Editorial: Two-tier health care is already here

For nearly a decade, Ontario’s doctors have been allowed to charge patients for services that were not paid for through OHIP. More recently, doctors offices have been more fastidious in collecting some fees for certain services. A growing trend within the medical community in Ontario has been to bundle certain services together as a package, and charge a yearly fee for these services.

Local residents who are patients of the St. Lawrence Medical Clinic began receiving letters offering one of these inclusive service plans. This plan covers uninsured services like telephone prescription renewals. Plans like these however also come at a high up-front cost – ranging from $99-$169. Without a service plan, patients can pay-as-you-go to have a prescription renewed without a doctors visit, or have forms completed. Or patients must book an appointment for a doctors visit. Bundled service plans fly in the face of the spirit of the Canadian health care system, and show that two-tier health care is indeed here already.

If you can afford to pay the fees, great for you. But some do not have the means. Service plans – or even pay-as-you-go fees – disproportionally discriminate against those who are without means.
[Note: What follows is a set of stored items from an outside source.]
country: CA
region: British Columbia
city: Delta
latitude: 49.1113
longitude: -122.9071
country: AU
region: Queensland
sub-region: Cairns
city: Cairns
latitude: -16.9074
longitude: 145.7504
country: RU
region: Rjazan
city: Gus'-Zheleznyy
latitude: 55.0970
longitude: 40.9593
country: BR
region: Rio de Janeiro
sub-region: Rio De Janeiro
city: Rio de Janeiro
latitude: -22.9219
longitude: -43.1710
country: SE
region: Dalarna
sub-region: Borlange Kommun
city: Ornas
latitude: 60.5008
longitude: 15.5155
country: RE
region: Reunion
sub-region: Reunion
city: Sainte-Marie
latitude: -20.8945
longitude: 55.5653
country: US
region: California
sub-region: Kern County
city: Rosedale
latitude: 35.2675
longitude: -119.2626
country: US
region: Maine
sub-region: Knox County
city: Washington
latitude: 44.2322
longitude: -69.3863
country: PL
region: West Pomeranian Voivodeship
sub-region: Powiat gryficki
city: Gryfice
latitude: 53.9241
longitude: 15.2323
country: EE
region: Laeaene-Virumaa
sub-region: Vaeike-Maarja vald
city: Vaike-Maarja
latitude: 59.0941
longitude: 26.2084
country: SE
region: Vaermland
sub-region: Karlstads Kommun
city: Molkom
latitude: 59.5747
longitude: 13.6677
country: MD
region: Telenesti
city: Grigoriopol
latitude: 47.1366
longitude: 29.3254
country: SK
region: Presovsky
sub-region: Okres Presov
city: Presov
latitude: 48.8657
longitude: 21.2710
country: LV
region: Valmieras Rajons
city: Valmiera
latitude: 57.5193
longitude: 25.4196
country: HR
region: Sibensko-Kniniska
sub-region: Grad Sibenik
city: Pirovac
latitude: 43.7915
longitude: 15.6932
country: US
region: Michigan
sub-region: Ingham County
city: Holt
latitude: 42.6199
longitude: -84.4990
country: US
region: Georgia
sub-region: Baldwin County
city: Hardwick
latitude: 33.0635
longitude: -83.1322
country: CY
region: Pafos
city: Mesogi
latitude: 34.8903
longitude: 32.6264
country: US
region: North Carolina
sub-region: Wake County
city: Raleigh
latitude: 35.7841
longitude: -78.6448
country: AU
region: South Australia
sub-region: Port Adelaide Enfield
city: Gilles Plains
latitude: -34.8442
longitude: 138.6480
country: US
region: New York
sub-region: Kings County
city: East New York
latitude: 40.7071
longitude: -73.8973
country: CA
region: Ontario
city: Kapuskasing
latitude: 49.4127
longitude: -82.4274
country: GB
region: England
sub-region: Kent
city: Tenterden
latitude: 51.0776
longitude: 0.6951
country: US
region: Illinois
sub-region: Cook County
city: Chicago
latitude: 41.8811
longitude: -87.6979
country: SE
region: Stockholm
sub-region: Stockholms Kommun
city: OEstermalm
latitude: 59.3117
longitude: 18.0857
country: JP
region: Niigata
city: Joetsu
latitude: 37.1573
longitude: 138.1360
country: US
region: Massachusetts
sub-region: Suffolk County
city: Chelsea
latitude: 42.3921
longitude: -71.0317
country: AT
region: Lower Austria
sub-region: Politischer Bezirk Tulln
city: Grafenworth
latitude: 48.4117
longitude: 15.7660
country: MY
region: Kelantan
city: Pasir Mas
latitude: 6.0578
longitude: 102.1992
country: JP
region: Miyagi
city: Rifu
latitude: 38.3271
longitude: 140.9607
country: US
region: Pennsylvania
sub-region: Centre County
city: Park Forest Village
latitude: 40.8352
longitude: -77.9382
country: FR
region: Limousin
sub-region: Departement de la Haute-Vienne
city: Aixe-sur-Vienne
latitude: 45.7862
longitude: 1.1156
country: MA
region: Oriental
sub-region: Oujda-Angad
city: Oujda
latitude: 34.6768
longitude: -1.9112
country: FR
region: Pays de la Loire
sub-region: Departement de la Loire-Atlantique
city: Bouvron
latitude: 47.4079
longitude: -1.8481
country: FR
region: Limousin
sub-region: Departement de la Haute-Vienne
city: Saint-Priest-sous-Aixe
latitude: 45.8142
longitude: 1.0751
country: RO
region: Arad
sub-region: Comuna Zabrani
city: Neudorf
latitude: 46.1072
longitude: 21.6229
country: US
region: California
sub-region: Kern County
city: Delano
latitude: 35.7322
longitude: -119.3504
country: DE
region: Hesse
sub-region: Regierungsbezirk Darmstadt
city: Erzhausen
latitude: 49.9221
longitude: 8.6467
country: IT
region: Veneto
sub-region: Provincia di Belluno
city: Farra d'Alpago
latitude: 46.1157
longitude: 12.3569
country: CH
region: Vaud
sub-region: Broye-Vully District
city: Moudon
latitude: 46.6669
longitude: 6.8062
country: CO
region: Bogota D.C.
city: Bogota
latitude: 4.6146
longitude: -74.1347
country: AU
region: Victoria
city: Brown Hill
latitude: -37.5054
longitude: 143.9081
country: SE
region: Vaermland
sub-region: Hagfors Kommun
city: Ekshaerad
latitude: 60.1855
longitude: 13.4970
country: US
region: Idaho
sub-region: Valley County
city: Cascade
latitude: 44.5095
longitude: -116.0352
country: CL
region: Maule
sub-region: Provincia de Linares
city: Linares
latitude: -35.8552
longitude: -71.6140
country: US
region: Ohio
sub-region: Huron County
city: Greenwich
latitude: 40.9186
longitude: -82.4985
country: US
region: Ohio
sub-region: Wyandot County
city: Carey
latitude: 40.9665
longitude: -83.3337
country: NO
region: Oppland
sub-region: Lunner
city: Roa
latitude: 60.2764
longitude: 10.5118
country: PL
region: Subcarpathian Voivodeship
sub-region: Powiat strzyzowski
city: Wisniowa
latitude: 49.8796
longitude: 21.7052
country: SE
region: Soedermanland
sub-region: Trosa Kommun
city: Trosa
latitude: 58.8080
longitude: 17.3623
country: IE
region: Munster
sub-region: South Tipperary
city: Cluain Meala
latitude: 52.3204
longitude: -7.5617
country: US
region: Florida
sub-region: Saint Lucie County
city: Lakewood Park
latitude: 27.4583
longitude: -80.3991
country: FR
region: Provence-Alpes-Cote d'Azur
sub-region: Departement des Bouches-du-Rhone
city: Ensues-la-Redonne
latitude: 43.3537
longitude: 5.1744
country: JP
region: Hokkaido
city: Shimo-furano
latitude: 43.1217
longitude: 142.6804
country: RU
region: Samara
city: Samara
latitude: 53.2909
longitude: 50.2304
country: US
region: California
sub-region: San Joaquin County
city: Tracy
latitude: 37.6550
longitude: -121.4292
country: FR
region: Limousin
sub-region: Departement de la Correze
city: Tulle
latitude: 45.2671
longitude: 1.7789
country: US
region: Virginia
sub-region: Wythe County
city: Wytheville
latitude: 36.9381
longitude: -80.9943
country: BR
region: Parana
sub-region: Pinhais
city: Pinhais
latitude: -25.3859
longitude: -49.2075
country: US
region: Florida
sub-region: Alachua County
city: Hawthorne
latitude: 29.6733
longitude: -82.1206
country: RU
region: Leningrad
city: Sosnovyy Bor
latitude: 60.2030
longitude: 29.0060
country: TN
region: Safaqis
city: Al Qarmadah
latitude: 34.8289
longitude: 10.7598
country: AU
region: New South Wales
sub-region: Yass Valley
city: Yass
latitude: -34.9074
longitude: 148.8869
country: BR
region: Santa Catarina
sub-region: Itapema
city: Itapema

Convenient prescription renewals and forms for insurance companies may seem trivial, but it highlights the disparities in the system already. Those who can pay, get faster service and more convenient access. Those who do not have the means to pay, must wait in line. As more patients make appointments, it will create longer queues for clinic visits, and increase wait times in the health care system. OHIP will pay for renewals if there is a doctors visit, but not if there is no visit. By OHIP not allowing billing for certain services, it will do more damage to a system already filled with a significant backlog.

Are doctors wrong in wanting to be paid for certain services? No. Is this the right way to force the issue with the provincial government? The answer is also no. The Canada Health Act spells out that the national health care system must be universal, publicly administered, have comprehensive coverage, be portable across all provinces, and be accessible to the population.

Charging fees for essential services is inappropriate – especially when it create a second lane for people to bypass the system. The “haves” get better access to services, and the “have-nots” must wait in the queue that will grow ever longer.

The battle for covering uninsured fees is between the medical profession and Ontario’s Ministry of Health. The province has been unwilling to budge on paying human capital costs, all the while pumping billions into building physical capital like buildings. Doctors are also less than willing to compromise as it is their livelihood. While these parties remain at loggerheads, it is Ontarians who will continue to see our two-tier health care system expand further.